Toward the apoplast metabolome: Establishing a leaf apoplast collection approach suitable for metabolomics analysis

The leaf apoplast contains several compounds that play important roles in the regulation of different physiological processes in plants. However, this compartment has been neglected in several experimental and modelling studies, which is mostly associated to the difficulty to collect apoplast washing fluid (AWF) in sufficient amount for metabolomics analysis and as free as possible from symplastic contamination. Here, we established an approach based in an infiltration-centrifugation technique that use little leaf material but allows sufficient AWF collection for gas chromatography mass spectrometry (GC-MS)-based metabolomics analysis in both tobacco and Arabidopsis.
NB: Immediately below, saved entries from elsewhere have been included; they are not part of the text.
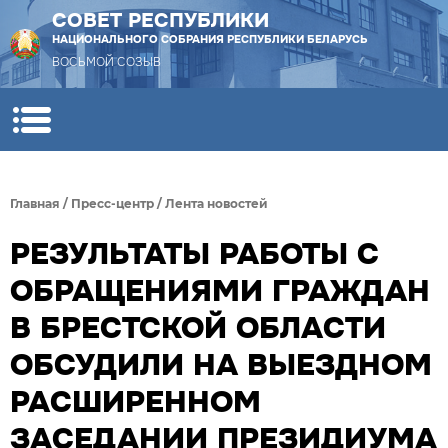
СОВЕТ РЕСПУБЛИКИ
НАЦИОНАЛЬНОГО СОБРАНИЯ РЕСПУБЛИКИ БЕЛАРУСЬ
ВОСЬМОЙ СОЗЫВ
Главная
/
Пресс-центр
/
Лента новостей
РЕЗУЛЬТАТЫ РАБОТЫ С
ОБРАЩЕНИЯМИ ГРАЖДАН
В БРЕСТСКОЙ ОБЛАСТИ
ОБСУДИЛИ НА ВЫЕЗДНОМ
РАСШИРЕННОМ
ЗАСЕДАНИИ ПРЕЗИДИУМА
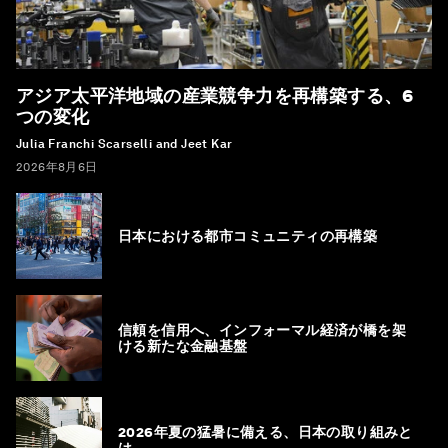
アジア太平洋地域の産業競争力を再構築する、6
つの変化
Julia Franchi Scarselli and Jeet Kar
2026年8月6日
日本における都市コミュニティの再構築
信頼を信用へ、インフォーマル経済が橋を架
ける新たな金融基盤
2026年夏の猛暑に備える、日本の取り組みと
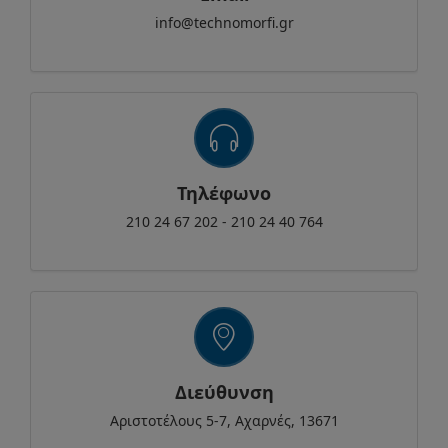
info@technomorfi.gr
Τηλέφωνο
210 24 67 202 -
210 24 40 764
Διεύθυνση
Αριστοτέλους 5-7, Αχαρνές, 13671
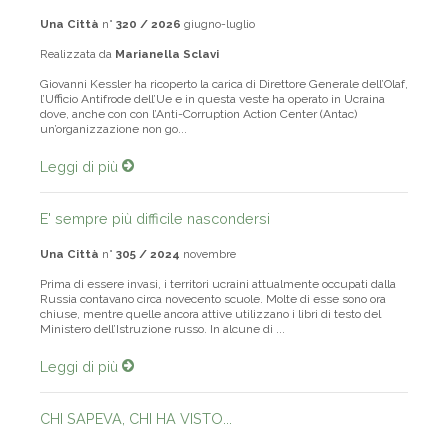
Una Città
n°
320 / 2026
giugno-luglio
Realizzata da
Marianella Sclavi
Giovanni Kessler ha ricoperto la carica di Direttore Generale dell’Olaf,
l’Ufficio Antifrode dell’Ue e in questa veste ha operato in Ucraina
dove, anche con con l’Anti-Corruption Action Center (Antac)
un’organizzazione non go...
Leggi di più
E' sempre più difficile nascondersi
Una Città
n°
305 / 2024
novembre
Prima di essere invasi, i territori ucraini attualmente occupati dalla
Russia contavano circa novecento scuole. Molte di esse sono ora
chiuse, mentre quelle ancora attive utilizzano i libri di testo del
Ministero dell’Istruzione russo. In alcune di ...
Leggi di più
CHI SAPEVA, CHI HA VISTO...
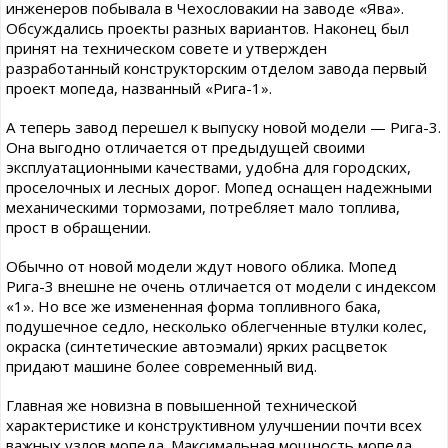
инженеров побывала в Чехословакии на заводе «Ява».
Обсуждались проекты разных вариантов. Наконец был
принят на техническом совете и утвержден
разработанный конструкторским отделом завода первый
проект мопеда, названный «Рига-1».
А теперь завод перешел к выпуску новой модели — Рига-3.
Она выгодно отличается от предыдущей своими
эксплуатационными качествами, удобна для городских,
проселочных и лесных дорог. Мопед оснащен надежными
механическими тормозами, потребляет мало топлива,
прост в обращении.
Обычно от новой модели ждут нового облика. Мопед
Рига-3 внешне не очень отличается от модели с индексом
«1». Но все же измененная форма топливного бака,
подушечное седло, несколько облегченные втулки колес,
окраска (синтетические автоэмали) ярких расцветок
придают машине более современный вид.
Главная же новизна в повышенной технической
характеристике и конструктивном улучшении почти всех
важных узлов мопеда. Максимальная мощность мопеда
Up to 54 metabolites were annotated in leaf and apoplast samples from both species using either 20% (v/v) methanol (20% MeOH) or distilled deionized water (ddH₂O) as infiltration fluids. The use of 20% MeOH increased the yield of the AWF collected but also the level of symplastic contamination, especially in Arabidopsis. We propose a correction factor and recommend the use of multiple markers such as MDH activity, protein content and conductivity measurements to verify the level of symplastic contamination in MeOH-based protocols. Neither the concentration of sugars nor the level of primary metabolites differed between apoplast samples extracted with ddH₂O or 20% MeOH. This indicates that ddH₂O can be preferentially used, given that it is a non-toxic and highly accessible infiltration fluid. The infiltration-centrifugation-based approach established here uses little leaf material and ddH₂O as infiltration fluid, being suitable for GC-MS-based metabolomics analysis in tobacco and Arabidopsis, with great possibility to be extended for other plant species and tissues.